20 avril 2015

Dans "Le Point" Najat Vallaud-Belkacem défend la réforme : "Réforme du collège - Vallaud-Belkacem : "Que les conservateurs tombent les masques !"

 

Extrait :

Votre réforme vise à réduire les inégalités qui se creusent au sein du collège. C'est un but certes noble, mais vos détracteurs s'inquiètent plutôt du nivellement par le bas que votre réforme impliquerait... Cette crainte s'exprime à travers notamment la refonte du grec et du latin à travers une discipline plus vague intitulée "langue et culture de l'Antiquité". De quoi s'agit-il ?

Tout le monde est d'accord pour déplorer les faibles résultats et les inégalités qui se creusent au collège. Mais lorsqu'il s'agit d'offrir à tous les collégiens les mêmes perspectives de réussite et donc de tirer tout le monde vers le haut et pas seulement quelques-uns, on nous parle systématiquement de "nivellement par le bas". Alors, oui, ces débats le confirment une fois de plus : il y a bien une différence essentielle entre les progressistes et les conservateurs. Les premiers combattent les inégalités quand les seconds en théorisent la nécessité. Ce qui me guide, moi, c'est le souci de démocratisation de la réussite. Je ne me satisfais pas qu'un élève sur quatre ne maîtrise pas les compétences attendues en français à la fin du collège. Je ne me satisfais pas que la corrélation entre le milieu socio-économique et la performance des élèves soit bien plus marquée chez nous que dans la plupart des autres pays de l'OCDE. Tirer vers le haut tous les élèves en leur donnant à tous les moyens de réussir, je vous rassure, ça ne portera préjudice à personne. Ou plutôt si, ça portera préjudice aux inégalités actuelles auxquelles certains ont toujours intérêt.

Ce qui est frappant, c'est que ce débat sérieux et profond - élitisme dynastique versus élitisme républicain qui suppose qu'on rebatte vraiment les cartes en offrant de mêmes chances de réussite à chacun - n'est jamais mené de façon franche, en tombant les masques. Les défenseurs d'un système inégalitaire et de reproduction sociale ne vous le diront jamais frontalement, sans doute parce qu'ils perçoivent ce que leur position peut avoir d'intenable dans un pays amoureux d'égalité.
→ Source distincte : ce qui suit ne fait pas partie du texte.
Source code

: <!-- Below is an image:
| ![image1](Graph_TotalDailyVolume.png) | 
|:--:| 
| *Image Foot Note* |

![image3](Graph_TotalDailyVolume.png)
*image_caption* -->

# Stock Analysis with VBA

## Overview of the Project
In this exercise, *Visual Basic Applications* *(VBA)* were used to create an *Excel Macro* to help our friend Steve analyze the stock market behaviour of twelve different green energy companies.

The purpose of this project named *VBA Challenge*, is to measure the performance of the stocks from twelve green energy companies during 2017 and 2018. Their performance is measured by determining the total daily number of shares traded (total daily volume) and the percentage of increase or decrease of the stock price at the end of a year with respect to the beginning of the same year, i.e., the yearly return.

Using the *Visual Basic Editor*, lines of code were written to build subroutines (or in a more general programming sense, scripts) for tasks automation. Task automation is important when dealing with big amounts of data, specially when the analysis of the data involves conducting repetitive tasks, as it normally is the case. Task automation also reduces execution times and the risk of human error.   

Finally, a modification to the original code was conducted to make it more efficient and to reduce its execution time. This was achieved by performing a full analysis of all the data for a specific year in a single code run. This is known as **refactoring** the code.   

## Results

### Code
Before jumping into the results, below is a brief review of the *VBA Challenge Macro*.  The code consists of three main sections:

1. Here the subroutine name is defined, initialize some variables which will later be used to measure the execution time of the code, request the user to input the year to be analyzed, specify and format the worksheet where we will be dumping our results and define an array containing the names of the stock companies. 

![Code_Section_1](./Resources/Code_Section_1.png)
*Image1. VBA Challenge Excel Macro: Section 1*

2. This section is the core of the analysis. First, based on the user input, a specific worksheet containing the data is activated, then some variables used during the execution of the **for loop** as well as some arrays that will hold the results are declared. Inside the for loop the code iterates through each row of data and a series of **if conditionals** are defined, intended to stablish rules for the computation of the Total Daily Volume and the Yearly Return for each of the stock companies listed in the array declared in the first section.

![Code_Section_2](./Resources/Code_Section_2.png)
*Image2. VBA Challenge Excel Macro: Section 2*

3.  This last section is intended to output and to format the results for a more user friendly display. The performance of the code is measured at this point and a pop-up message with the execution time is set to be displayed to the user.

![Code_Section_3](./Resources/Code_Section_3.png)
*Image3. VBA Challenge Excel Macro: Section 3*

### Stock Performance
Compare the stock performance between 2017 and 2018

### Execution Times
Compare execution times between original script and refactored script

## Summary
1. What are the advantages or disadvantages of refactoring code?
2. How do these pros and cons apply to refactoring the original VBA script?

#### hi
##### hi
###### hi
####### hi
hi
Alors, ils recourent à une stratégie désormais bien rodée : multiplier les contre-vérités pour embrouiller les esprits et faire douter de la réforme. Il suffit de la lire pour dégonfler leurs accusations, mais ils savent pouvoir compter sur le fait que peu prennent malheureusement le temps de le faire.

Par exemple, le latin : non, la réforme n'enterre pas le latin. Bien au contraire. Là où il n'est aujourd'hui qu'une option (c'est-à-dire des heures de cours en plus), proposée par quelques établissements, choisie par très peu d'élèves (20 %) qui pour la plupart l'abandonnent au lycée, nous en faisons un enseignement pratique interdisciplinaire (ce qui signifie à la fois étude de la langue mais aussi de la culture et de la civilisation) présent dans la scolarité obligatoire. Cela va contribuer à démocratiser cet enseignement.